29. 「ん」のローマ字
- 2014年03月14日
- 用字用語
DTPの仕事をしていると、校正の赤字で、慣れていない単語に適切な反応ができないことがあります。例えば、マネージャーと発音・表記すると記憶している人が多いものが、ある業界では〇〇マネジャーという表記だったり、企業名ではキヤノン、富士フイルム、キユーピーのように、発音するときは拗音(小さく「ゃ」「ゅ」「ょ」を加えて書き表す音節)でも、正式な企業名としての表記は小書きのカナを使わない、等ということは知らないときちんと対応できません。
日本語を含む多言語で作るパンフレット等の駅名・地名のローマ字表記でも、知らないとアレ?と思うことがあるようです。
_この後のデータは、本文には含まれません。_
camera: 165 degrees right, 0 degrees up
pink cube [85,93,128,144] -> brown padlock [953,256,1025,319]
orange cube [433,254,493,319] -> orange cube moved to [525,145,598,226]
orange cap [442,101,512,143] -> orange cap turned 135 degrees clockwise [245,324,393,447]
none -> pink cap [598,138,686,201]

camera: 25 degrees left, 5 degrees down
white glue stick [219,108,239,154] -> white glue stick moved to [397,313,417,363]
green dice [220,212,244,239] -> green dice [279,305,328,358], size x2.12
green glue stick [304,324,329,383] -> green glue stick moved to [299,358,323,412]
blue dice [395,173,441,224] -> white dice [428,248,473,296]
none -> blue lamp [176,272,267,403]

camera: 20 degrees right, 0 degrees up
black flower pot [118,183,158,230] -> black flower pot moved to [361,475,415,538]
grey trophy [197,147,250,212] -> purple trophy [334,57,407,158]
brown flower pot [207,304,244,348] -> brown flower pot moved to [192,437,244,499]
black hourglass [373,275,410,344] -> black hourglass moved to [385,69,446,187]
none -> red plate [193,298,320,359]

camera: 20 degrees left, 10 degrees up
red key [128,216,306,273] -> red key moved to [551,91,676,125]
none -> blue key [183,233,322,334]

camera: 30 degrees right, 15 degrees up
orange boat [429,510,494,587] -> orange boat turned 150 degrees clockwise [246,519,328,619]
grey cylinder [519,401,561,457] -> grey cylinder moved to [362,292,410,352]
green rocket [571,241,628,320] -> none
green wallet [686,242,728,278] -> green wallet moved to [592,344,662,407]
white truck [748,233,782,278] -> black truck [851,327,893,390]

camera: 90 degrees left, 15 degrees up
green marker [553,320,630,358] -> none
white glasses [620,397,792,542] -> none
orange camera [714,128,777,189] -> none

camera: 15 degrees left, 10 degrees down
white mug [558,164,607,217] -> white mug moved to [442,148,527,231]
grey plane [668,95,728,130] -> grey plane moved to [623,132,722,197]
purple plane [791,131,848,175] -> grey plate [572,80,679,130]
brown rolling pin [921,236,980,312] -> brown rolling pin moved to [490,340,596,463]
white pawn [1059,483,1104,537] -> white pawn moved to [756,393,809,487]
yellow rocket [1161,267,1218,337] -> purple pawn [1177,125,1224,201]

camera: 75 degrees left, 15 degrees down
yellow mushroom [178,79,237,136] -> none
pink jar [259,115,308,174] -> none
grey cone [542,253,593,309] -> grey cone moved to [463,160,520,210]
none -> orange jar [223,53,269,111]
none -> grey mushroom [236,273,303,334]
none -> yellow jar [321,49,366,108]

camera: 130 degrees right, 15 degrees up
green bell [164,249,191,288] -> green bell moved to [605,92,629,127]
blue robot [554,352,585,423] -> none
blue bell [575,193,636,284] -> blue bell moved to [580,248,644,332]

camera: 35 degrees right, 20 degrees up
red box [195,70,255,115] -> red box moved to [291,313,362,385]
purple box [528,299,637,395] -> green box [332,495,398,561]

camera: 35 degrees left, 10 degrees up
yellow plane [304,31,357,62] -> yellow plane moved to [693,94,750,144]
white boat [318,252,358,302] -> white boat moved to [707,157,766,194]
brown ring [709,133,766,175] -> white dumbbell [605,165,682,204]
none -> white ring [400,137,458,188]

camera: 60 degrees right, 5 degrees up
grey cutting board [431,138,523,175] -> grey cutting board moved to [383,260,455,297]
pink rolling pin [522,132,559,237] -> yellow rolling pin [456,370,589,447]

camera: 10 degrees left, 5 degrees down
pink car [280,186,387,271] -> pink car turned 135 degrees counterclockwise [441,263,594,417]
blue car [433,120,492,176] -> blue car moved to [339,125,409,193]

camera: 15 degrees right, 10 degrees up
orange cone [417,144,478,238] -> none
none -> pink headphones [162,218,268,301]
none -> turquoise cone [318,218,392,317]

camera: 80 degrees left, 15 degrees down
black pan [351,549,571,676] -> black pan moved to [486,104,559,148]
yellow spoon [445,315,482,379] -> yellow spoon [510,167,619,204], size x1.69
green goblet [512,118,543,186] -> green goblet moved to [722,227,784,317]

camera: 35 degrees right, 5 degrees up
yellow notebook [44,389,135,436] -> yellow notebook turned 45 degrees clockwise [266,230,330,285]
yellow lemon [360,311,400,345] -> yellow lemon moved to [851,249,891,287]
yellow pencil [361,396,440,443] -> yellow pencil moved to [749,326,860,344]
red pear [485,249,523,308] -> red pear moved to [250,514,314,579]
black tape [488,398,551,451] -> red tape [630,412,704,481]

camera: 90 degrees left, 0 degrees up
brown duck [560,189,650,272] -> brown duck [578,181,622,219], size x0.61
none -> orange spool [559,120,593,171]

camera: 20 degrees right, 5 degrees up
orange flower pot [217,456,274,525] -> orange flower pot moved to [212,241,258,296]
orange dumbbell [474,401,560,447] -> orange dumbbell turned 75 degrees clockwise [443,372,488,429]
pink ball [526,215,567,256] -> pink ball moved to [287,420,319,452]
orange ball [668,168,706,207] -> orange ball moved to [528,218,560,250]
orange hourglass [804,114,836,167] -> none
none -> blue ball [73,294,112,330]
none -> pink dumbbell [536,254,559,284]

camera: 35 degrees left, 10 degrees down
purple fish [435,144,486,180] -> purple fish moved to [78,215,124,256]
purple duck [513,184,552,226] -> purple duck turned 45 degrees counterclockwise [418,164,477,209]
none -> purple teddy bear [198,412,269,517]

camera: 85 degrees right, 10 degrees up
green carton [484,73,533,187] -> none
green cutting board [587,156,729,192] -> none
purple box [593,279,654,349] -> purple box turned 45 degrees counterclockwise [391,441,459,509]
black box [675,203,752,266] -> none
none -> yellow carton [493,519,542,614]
駅名のローマ字表記では、ひらがな表記が「ん」になるものは、「m」になるものと、「n」になるものがあります。
ヘボン式ローマ字で、以下のようなルールがあります。(JR駅名標、パスポートも基本的にこのヘボン式ローマ字)
子音 m・b・p(ま行・ば行・ぱ行)の前の「ん」は「m」とする
◆「m」になる例
新橋 しんばし Shimbashi
日本橋 にほんばし Nihombashi
新前橋 しんまえばし Shim-Maebashi
なんば Namba
◆「n」になる例
新宿 しんじゅく Shinjuku
神田 かんだ Kanda
「m」になるルールがあることを知らないと、なんとなく「n」じゃないの?となってしまいます。ただし、他のルールに基づくローマ字表記もあり、「ん」が地名や地名に基づく店名は「n」(例:Shinbashi、Nanba)が使われ、駅名標の「m」(例:Shimbashi、Namba)と混在して使われていることもあるようです。